KOTA KINABALU: A conservation centre in Sandakan dedicated to Sabah’s endangered Sun Bear has launched its second observation platform, an aerial walkway and a second forest enclosure.
The new facilities are aimed at accommodating higher number of visitors and increase the Bornean Sun Bear Conservation Centre's educational and awareness programmes for the public.
The construction of the facilities was made possible with the support of the Sime Darby Foundation.
The foundation’s alliance with the centre began in 2012, when the centre sought funding for a sun bear sanctuary and to promote conservation efforts through education, research and rehabilitation.
The initial funding of RM2.1mil for 19 months covered the centre’s operational costs, renovation of an old bear house and construction of a second bear house.
The foundation added an additional RM1.4mil for the purpose in 2014.
Sun bears are kept and killed for consumption following many people’s beliefs that the animals’ body parts, including gall bladder, are “magical cures” for many ailments.
To cater to the lucrative illegal trade, poachers kill sun bears and their orphaned cubs are held captive as pets in deplorable conditions.
Following the uncontrolled hunting and killing of sun bears, their population dwindled to the verge of extinction, and the animal has been classified as vulnerable on the International Union for Conservation of Nature's Red List.
Sime Darby Foundation governing council member Caroline Christine Russell commended the centre’s "unyielding commitment" to rehabilitate rescued sun bears and hold relentless awareness programmes locally and internationally through public talks and lectures.
“We are very proud to be associated with BSBCC, which has done good work to rescue and rehabilitate ex-captive and orphaned sun bears,” she said.
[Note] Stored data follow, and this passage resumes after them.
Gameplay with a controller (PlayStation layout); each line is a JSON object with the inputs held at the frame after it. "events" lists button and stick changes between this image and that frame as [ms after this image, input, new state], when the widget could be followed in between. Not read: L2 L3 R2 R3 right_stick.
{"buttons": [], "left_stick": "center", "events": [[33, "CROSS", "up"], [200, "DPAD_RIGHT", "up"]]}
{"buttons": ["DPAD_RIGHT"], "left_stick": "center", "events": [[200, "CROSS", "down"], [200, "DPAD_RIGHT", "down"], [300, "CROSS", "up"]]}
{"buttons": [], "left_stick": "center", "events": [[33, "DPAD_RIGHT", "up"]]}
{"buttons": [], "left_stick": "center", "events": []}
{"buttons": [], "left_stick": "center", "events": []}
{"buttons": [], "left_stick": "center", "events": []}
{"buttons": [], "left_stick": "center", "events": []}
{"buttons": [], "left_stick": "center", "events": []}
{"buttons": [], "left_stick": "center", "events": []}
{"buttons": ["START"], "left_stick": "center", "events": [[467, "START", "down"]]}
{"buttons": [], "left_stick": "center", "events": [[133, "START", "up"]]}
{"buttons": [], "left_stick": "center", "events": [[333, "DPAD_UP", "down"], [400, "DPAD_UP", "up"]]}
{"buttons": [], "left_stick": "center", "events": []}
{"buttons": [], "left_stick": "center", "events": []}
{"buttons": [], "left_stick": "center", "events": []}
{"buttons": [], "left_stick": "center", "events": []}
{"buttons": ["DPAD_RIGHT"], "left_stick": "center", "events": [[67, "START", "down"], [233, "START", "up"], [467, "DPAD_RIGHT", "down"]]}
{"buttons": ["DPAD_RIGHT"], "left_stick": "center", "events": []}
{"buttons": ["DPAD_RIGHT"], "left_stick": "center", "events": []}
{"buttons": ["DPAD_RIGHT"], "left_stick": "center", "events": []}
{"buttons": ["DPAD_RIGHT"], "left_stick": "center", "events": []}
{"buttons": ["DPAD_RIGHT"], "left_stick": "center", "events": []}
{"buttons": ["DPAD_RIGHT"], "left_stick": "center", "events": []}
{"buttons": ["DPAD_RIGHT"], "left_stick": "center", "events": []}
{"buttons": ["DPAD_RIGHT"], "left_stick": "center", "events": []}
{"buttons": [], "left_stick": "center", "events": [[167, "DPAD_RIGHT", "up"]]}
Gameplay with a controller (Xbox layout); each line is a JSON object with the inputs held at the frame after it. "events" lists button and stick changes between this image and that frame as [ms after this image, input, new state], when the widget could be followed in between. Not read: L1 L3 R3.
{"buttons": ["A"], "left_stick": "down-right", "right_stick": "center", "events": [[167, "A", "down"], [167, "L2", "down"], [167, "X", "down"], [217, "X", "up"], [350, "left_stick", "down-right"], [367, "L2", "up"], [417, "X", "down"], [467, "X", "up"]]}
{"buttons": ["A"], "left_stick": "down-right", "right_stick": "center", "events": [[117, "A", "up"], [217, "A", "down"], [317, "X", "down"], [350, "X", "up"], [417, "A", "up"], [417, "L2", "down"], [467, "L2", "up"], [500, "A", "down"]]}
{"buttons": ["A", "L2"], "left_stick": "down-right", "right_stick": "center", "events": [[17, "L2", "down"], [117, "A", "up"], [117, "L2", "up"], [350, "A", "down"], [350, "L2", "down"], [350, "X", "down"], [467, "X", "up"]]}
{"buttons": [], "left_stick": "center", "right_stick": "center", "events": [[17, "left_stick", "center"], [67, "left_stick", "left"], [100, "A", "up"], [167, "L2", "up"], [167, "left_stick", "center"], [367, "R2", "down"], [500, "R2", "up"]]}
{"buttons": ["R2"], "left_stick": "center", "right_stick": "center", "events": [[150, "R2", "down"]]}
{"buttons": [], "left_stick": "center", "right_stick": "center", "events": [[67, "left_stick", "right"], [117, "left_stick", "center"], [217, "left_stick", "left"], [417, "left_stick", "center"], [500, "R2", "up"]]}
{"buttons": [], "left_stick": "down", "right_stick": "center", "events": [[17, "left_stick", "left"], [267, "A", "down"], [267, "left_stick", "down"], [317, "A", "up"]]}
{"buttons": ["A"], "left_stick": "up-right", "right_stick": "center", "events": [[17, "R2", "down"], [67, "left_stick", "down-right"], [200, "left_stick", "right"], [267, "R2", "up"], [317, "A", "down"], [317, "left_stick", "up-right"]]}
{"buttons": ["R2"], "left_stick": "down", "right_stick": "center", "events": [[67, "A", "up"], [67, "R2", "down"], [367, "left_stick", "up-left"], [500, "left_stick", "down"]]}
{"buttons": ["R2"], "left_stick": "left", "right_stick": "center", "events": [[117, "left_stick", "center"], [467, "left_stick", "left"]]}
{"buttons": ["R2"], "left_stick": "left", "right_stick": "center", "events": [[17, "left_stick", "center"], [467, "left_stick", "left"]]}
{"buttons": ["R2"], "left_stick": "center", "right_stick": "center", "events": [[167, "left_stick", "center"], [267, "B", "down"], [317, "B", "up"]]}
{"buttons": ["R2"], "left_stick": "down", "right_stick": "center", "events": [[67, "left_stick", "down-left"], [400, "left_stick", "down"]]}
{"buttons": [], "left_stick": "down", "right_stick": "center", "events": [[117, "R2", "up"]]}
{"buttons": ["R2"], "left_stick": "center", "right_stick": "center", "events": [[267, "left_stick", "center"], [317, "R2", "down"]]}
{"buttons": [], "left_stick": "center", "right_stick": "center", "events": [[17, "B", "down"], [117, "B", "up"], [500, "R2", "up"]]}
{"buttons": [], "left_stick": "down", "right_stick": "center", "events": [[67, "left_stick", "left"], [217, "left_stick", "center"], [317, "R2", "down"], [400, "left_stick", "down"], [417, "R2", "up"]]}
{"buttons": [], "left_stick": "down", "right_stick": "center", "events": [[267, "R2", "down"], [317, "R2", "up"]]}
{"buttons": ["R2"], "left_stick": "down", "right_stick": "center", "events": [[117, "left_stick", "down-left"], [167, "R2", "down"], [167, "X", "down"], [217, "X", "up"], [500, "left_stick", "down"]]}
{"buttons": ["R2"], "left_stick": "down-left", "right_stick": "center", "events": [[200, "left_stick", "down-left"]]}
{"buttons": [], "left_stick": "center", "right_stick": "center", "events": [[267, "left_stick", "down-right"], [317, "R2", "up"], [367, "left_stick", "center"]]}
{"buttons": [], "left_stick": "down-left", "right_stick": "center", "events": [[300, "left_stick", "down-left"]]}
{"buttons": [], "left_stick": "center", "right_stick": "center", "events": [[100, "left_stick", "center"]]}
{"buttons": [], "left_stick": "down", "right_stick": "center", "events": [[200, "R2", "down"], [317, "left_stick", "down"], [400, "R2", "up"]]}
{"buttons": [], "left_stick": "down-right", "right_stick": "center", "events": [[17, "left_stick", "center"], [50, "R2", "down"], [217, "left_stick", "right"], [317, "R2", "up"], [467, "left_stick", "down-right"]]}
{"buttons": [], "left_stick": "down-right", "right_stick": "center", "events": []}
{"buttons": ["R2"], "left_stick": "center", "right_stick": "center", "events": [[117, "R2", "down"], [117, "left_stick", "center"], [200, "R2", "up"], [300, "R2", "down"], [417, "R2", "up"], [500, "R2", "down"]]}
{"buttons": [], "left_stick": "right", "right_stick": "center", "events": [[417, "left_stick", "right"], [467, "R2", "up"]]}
“We hope with the improved infrastructure in place, the centre can cater to more visitors and become self-sustaining while providing comfort for the rescued bears to re-assimilate themselves into their natural environment,” Russell added.
BSBCC chief executive officer Wong Siew Te said the conservation efforts would have been incomplete without the bear houses and facilities for visitors and researchers, who come from all over the world.
“With more visitors to the centre, BSBCC will be self-reliant in the future,” he said.
There are currently 40 bears residing at the centre.